Exercise instructions:
Pick out every line in the material below that contains the string "sample" and copy those lines.

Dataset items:
____
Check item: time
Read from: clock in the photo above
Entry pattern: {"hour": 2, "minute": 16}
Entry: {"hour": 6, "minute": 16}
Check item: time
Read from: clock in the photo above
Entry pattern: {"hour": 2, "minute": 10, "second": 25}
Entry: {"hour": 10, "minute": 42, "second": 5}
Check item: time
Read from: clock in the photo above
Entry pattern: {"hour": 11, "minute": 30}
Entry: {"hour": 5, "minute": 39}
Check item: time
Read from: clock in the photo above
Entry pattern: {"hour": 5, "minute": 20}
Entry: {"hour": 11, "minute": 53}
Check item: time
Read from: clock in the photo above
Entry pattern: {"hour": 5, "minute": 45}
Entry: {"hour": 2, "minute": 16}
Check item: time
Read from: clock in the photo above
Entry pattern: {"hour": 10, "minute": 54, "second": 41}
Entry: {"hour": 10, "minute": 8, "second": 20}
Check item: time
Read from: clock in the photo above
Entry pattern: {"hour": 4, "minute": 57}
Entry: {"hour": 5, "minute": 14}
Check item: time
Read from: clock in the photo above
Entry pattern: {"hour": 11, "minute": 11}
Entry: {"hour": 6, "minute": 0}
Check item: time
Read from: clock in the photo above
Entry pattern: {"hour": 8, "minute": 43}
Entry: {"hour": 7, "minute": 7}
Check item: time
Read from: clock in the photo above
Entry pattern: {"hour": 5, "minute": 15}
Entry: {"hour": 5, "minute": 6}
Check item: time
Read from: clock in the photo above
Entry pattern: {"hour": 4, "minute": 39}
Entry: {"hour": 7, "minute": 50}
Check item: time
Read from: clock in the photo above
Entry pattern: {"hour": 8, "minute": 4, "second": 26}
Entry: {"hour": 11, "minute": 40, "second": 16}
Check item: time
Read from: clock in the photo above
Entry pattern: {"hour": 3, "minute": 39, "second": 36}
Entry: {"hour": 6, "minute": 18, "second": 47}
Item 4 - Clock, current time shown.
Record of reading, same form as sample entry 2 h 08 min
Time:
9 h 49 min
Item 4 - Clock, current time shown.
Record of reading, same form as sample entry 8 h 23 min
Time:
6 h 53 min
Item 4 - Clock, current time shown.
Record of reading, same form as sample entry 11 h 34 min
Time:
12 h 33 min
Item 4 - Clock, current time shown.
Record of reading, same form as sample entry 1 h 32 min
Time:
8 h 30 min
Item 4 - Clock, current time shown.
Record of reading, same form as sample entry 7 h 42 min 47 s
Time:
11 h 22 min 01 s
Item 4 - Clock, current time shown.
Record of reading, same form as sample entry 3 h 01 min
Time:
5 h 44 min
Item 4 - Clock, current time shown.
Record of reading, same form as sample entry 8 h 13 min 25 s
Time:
____
Reply to the task:
Record of reading, same form as sample entry 2 h 08 min
Record of reading, same form as sample entry 8 h 23 min
Record of reading, same form as sample entry 11 h 34 min
Record of reading, same form as sample entry 1 h 32 min
Record of reading, same form as sample entry 7 h 42 min 47 s
Record of reading, same form as sample entry 3 h 01 min
Record of reading, same form as sample entry 8 h 13 min 25 s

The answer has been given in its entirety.